En municipios como Amorebieta-Etxano, la llegada del IB a Urritxe BHI se considera una mejora sustancial de la oferta local, que permitirá a jóvenes de la comarca optar a una formación de alto nivel sin necesidad de desplazarse a otros territorios o recurrir a centros privados. La propia alcaldía ha remarcado el valor de ofrecer a la juventud herramientas para moverse con soltura en un entorno global.
Para dar a conocer el programa, algunos centros han organizado jornadas de puertas abiertas, como la prevista en Urritxe BHI, donde las familias pueden informarse sobre la estructura del IB, el proceso de admisión y las implicaciones académicas y personales de cursar este itinerario. Este tipo de encuentros busca aclarar dudas y evitar que la exigencia del programa se perciba como una barrera insalvable.
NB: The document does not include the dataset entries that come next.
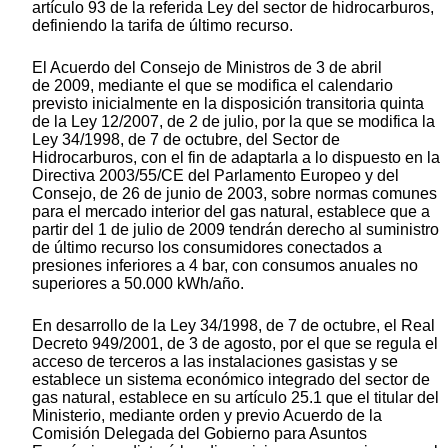
artículo 93 de la referida Ley del sector de hidrocarburos,
definiendo la tarifa de último recurso.
El Acuerdo del Consejo de Ministros de 3 de abril
de 2009, mediante el que se modifica el calendario
previsto inicialmente en la disposición transitoria quinta
de la Ley 12/2007, de 2 de julio, por la que se modifica la
Ley 34/1998, de 7 de octubre, del Sector de
Hidrocarburos, con el fin de adaptarla a lo dispuesto en la
Directiva 2003/55/CE del Parlamento Europeo y del
Consejo, de 26 de junio de 2003, sobre normas comunes
para el mercado interior del gas natural, establece que a
partir del 1 de julio de 2009 tendrán derecho al suministro
de último recurso los consumidores conectados a
presiones inferiores a 4 bar, con consumos anuales no
superiores a 50.000 kWh/año.
En desarrollo de la Ley 34/1998, de 7 de octubre, el Real
Decreto 949/2001, de 3 de agosto, por el que se regula el
acceso de terceros a las instalaciones gasistas y se
establece un sistema económico integrado del sector de
gas natural, establece en su artículo 25.1 que el titular del
Ministerio, mediante orden y previo Acuerdo de la
Comisión Delegada del Gobierno para Asuntos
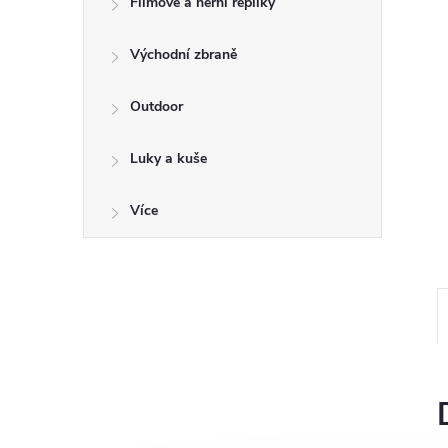
a
Filmové a herní repliky
n
Východní zbraně
e
Outdoor
l
Luky a kuše
Více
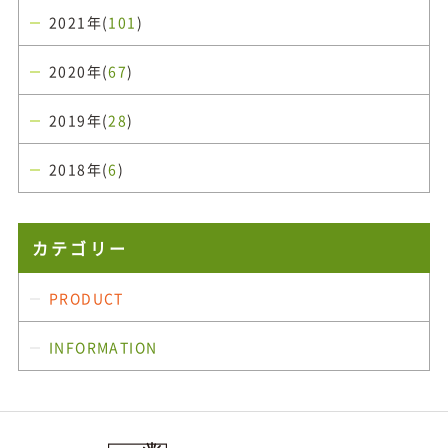
2021年(
101
)
2020年(
67
)
2019年(
28
)
2018年(
6
)
カテゴリー
PRODUCT
INFORMATION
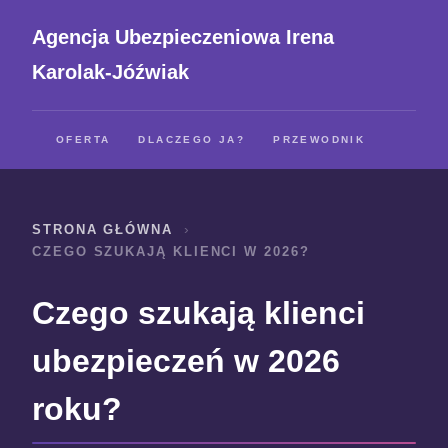
Agencja Ubezpieczeniowa Irena
Karolak-Jóźwiak
OFERTA
DLACZEGO JA?
PRZEWODNIK
STRONA GŁÓWNA
CZEGO SZUKAJĄ KLIENCI W 2026?
Czego szukają klienci
ubezpieczeń w 2026
roku?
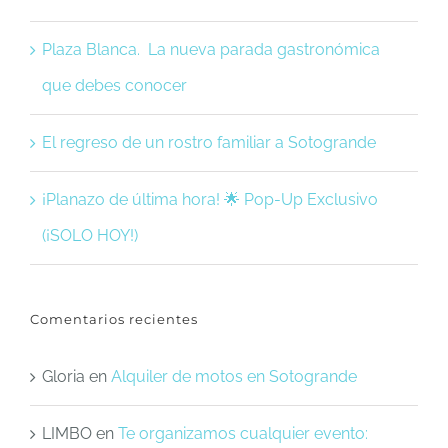
Plaza Blanca. La nueva parada gastronómica
que debes conocer
El regreso de un rostro familiar a Sotogrande
¡Planazo de última hora! 🌟 Pop-Up Exclusivo
(¡SOLO HOY!)
Comentarios recientes
Gloria
en
Alquiler de motos en Sotogrande
LIMBO
en
Te organizamos cualquier evento:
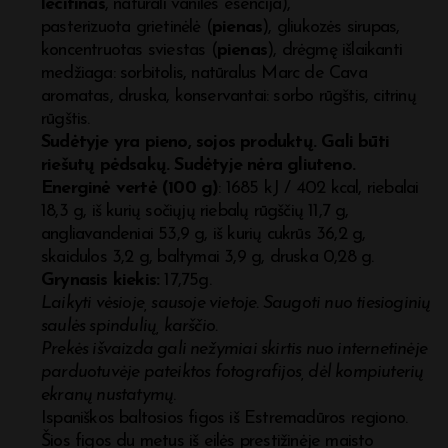
lecitinas
, naturali vanilės esencija),
pasterizuota grietinėlė (
pienas
), gliukozės sirupas,
koncentruotas sviestas (
pienas
), drėgmę išlaikanti
medžiaga: sorbitolis, natūralus Marc de Cava
aromatas, druska, konservantai: sorbo rūgštis, citrinų
rūgštis.
Sudėtyje yra pieno, sojos produktų. Gali būti
riešutų pėdsakų. Sudėtyje nėra gliuteno.
Energinė vertė (100 g)
: 1685 kJ / 402 kcal, riebalai
18,3 g, iš kurių sočiųjų riebalų rūgščių 11,7 g,
angliavandeniai 53,9 g, iš kurių cukrūs 36,2 g,
skaidulos 3,2 g, baltymai 3,9 g, druska 0,28 g.
Grynasis kiekis:
17,75g.
Laikyti vėsioje, sausoje vietoje. Saugoti nuo tiesioginių
saulės spindulių, karščio.
Prekės išvaizda gali nežymiai skirtis nuo internetinėje
parduotuvėje pateiktos fotografijos, dėl kompiuterių
ekranų nustatymų
.
Ispaniškos baltosios figos iš Estremadūros regiono.
Šios figos du metus iš eilės prestižinėje maisto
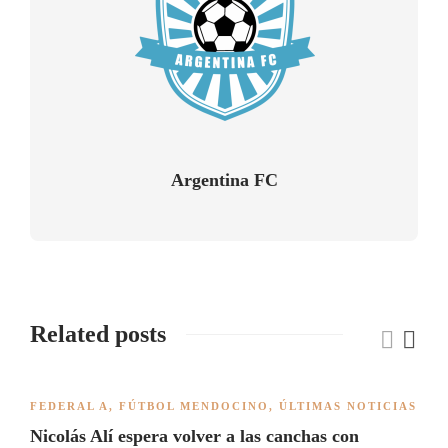
Argentina FC
Related posts
FEDERAL A
,
FÚTBOL MENDOCINO
,
ÚLTIMAS NOTICIAS
Nicolás Alí espera volver a las canchas con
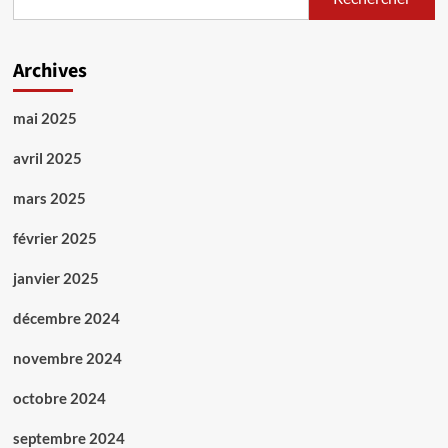
historique
Archives
mai 2025
avril 2025
mars 2025
février 2025
janvier 2025
décembre 2024
novembre 2024
octobre 2024
septembre 2024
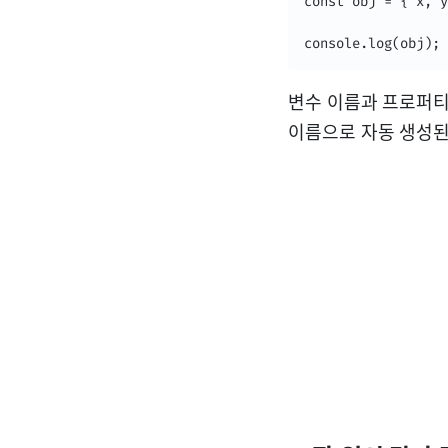
const obj = { x, y
console.log(obj); 
변수 이름과 프로퍼티
이름으로 자동 생성된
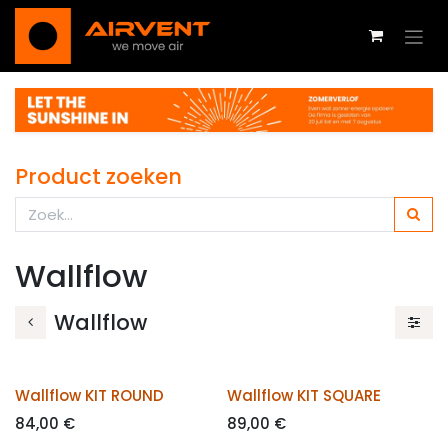
Se rendre au contenu
Product zoeken
Wallflow
Wallflow
Wallflow KIT ROUND
Wallflow KIT SQUARE
84,00
€
89,00
€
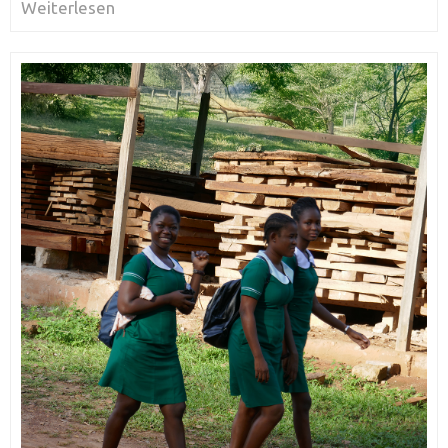
Weiterlesen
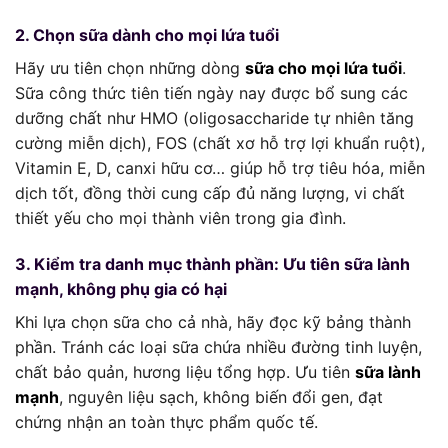
2. Chọn sữa dành cho mọi lứa tuổi
Hãy ưu tiên chọn những dòng
sữa cho mọi lứa tuổi
.
Sữa công thức tiên tiến ngày nay được bổ sung các
dưỡng chất như HMO (oligosaccharide tự nhiên tăng
cường miễn dịch), FOS (chất xơ hỗ trợ lợi khuẩn ruột),
Vitamin E, D, canxi hữu cơ… giúp hỗ trợ tiêu hóa, miễn
dịch tốt, đồng thời cung cấp đủ năng lượng, vi chất
thiết yếu cho mọi thành viên trong gia đình.
3. Kiểm tra danh mục thành phần: Ưu tiên sữa lành
mạnh, không phụ gia có hại
Khi lựa chọn sữa cho cả nhà, hãy đọc kỹ bảng thành
phần. Tránh các loại sữa chứa nhiều đường tinh luyện,
chất bảo quản, hương liệu tổng hợp. Ưu tiên
sữa lành
mạnh
, nguyên liệu sạch, không biến đổi gen, đạt
chứng nhận an toàn thực phẩm quốc tế.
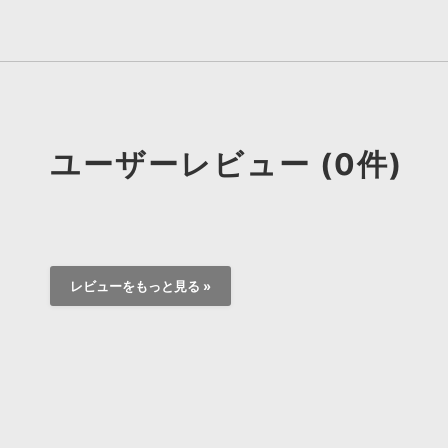
ユーザーレビュー (0件)
レビューをもっと見る »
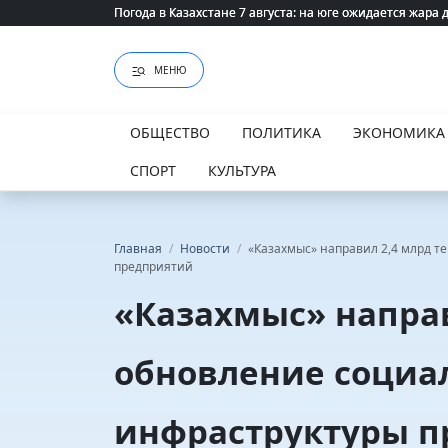
Погода в Казахстане 7 августа: на юге ожидается жара 
Погода в Казахстане 7 августа: на юге ожидается жара 
МЕНЮ
ОБЩЕСТВО
ПОЛИТИКА
ЭКОНОМИКА
СПОРТ
КУЛЬТУРА
Главная
/
Новости
/
«Казахмыс» направил 2,4 млрд т
предприятий
«Казахмыс» направ
обновление социа
инфраструктуры п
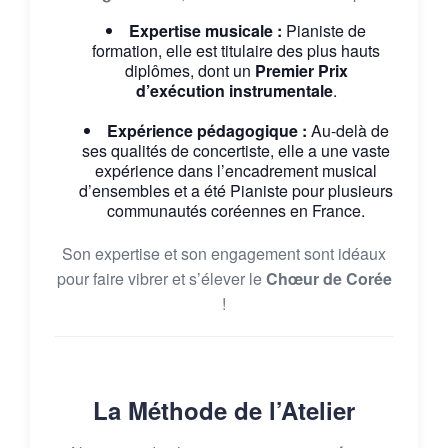
Expertise musicale :
Pianiste de
formation, elle est titulaire des plus hauts
diplômes, dont un
Premier Prix
d’exécution instrumentale
.
Expérience pédagogique :
Au-delà de
ses qualités de concertiste, elle a une vaste
expérience dans l’encadrement musical
d’ensembles et a été Pianiste pour plusieurs
communautés coréennes en France.
Son expertise et son engagement sont idéaux
pour faire vibrer et s’élever le
Chœur de Corée
!
La Méthode de l’Atelier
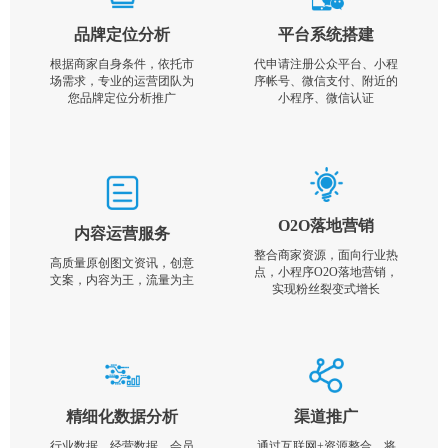
品牌定位分析
平台系统搭建
根据商家自身条件，依托市
代申请注册公众平台、小程
场需求，专业的运营团队为
序帐号、微信支付、附近的
您品牌定位分析推广
小程序、微信认证
O2O落地营销
内容运营服务
整合商家资源，面向行业热
高质量原创图文资讯，创意
点，小程序O2O落地营销，
文案，内容为王，流量为主
实现粉丝裂变式增长
精细化数据分析
渠道推广
行业数据，经营数据，会员
通过互联网+资源整合，将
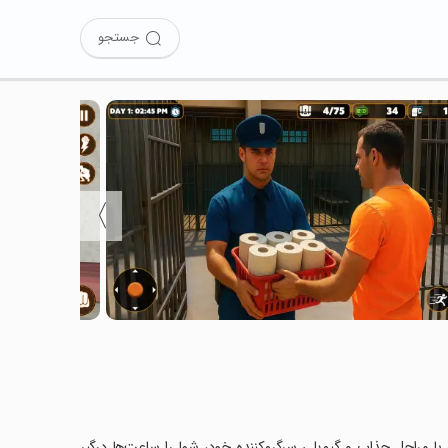
جستجو
〉
Prison  را نصب کرده‌اید؟ این بازی با مراحل جذاب و گیم‌پلی سرگرم‌کننده خود، شما را ساعت‌ها درگیر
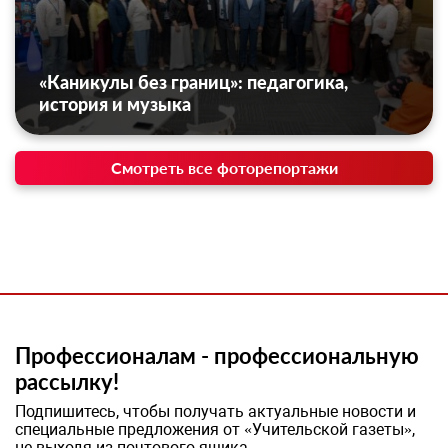
«Каникулы без границ»: педагогика,
история и музыка
Смотреть все фоторепортажи
Профессионалам - профессиональную
рассылку!
Подпишитесь, чтобы получать актуальные новости и
специальные предложения от «Учительской газеты»,
не выходя из почтового ящика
El despliegue del Bachillerato Internacional en estos tres institutos supone, en definitiva, que la red pública vasca se alinee con tendencias educativas presentes en otros sistemas europeos, donde este tipo de programas internacionales convive con los currículos nacionales. Si la experiencia es positiva, no se descarta que en el futuro puedan adherirse más centros, siempre que cumplan los requisitos de personal, idioma y proyecto pedagógico.
Con esta decisión, el Gobierno Vasco sitúa a la escuela pública en una posición más competitiva ante la oferta privada y acerca a su alumnado una formación reconocida internacionalmente, basada en el pensamiento crítico, el dominio de idiomas y la apertura al mundo, al tiempo que mantiene el vínculo con el currículo propio y las lenguas oficiales de Euskadi.